Extracted page text data:
____________________

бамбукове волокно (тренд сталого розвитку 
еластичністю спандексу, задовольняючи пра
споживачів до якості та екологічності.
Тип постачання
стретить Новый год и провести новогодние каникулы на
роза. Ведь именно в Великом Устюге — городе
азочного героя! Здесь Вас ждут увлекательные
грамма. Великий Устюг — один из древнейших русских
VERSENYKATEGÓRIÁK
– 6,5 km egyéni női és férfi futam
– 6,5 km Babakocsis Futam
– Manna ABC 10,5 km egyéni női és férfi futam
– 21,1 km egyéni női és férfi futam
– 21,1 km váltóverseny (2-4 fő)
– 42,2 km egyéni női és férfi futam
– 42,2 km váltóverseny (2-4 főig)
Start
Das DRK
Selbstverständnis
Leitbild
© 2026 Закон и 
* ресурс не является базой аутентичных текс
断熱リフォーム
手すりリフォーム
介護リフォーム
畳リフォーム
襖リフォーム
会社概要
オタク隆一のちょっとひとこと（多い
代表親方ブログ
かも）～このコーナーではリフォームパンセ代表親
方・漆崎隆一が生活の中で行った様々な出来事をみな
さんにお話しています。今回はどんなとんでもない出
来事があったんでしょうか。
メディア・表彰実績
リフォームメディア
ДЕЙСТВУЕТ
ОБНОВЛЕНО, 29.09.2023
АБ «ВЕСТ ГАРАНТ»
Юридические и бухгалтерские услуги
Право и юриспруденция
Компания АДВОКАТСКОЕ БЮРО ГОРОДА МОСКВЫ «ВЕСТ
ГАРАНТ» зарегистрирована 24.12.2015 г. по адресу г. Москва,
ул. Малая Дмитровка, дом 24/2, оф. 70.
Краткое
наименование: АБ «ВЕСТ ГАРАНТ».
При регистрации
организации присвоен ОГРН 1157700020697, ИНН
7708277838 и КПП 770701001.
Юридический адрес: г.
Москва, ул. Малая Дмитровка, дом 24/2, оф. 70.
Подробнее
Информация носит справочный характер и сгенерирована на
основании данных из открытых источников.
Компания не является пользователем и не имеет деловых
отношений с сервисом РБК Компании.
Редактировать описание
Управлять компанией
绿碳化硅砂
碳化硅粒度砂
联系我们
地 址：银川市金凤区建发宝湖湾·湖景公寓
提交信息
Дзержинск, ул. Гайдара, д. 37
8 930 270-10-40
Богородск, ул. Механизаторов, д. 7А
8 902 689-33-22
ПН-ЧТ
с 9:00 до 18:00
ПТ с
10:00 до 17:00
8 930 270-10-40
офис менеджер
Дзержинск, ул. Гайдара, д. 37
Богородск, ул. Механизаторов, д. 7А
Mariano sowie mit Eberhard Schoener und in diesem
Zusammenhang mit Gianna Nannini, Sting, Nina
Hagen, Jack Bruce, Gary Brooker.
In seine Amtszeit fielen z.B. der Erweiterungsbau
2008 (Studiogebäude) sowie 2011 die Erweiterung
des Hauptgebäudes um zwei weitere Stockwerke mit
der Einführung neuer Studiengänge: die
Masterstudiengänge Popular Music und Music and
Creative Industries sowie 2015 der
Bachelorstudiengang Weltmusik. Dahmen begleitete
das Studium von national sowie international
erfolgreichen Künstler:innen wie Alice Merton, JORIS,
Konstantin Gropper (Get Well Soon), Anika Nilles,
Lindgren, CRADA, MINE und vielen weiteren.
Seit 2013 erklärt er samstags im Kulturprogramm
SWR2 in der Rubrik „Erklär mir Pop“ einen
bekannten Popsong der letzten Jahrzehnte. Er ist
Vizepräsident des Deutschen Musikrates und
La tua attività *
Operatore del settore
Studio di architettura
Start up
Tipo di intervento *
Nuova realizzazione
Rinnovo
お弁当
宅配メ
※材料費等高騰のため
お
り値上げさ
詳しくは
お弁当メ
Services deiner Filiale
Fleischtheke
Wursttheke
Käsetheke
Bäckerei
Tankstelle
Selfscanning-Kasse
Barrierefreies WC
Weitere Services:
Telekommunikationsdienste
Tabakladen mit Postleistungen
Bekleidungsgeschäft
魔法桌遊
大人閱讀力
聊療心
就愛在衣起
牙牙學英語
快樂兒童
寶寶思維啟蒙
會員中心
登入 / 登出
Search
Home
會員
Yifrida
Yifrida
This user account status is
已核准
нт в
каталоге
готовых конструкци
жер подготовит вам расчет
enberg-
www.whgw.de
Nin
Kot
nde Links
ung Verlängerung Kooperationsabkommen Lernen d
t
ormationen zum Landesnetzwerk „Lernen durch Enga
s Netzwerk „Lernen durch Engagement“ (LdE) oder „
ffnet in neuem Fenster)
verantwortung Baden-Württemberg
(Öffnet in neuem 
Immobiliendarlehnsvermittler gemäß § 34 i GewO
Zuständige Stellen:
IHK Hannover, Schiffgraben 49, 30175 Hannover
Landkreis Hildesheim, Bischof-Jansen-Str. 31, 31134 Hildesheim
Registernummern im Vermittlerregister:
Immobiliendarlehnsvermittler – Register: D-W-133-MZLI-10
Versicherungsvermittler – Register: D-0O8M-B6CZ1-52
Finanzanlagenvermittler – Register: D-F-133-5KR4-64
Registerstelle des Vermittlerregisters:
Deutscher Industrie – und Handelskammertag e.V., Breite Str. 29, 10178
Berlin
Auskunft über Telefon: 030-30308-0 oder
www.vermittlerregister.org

____________________

* TASK DIRECTIONS *
Output the records as a Markdown table with the columns Line and Text, one row per line. Begin at the first line of the records, stop after the line that contains "роза. Ведь именно в Великом Устюге — городе", and leave out any blank lines.

* SOLUTION TO THIS TASK *
| Line | Text |
|---|---|
| 1 | бамбукове волокно (тренд сталого розвитку  |
| 2 | еластичністю спандексу, задовольняючи пра |
| 3 | споживачів до якості та екологічності. |
| 4 | Тип постачання |
| 5 | стретить Новый год и провести новогодние каникулы на |
| 6 | роза. Ведь именно в Великом Устюге — городе |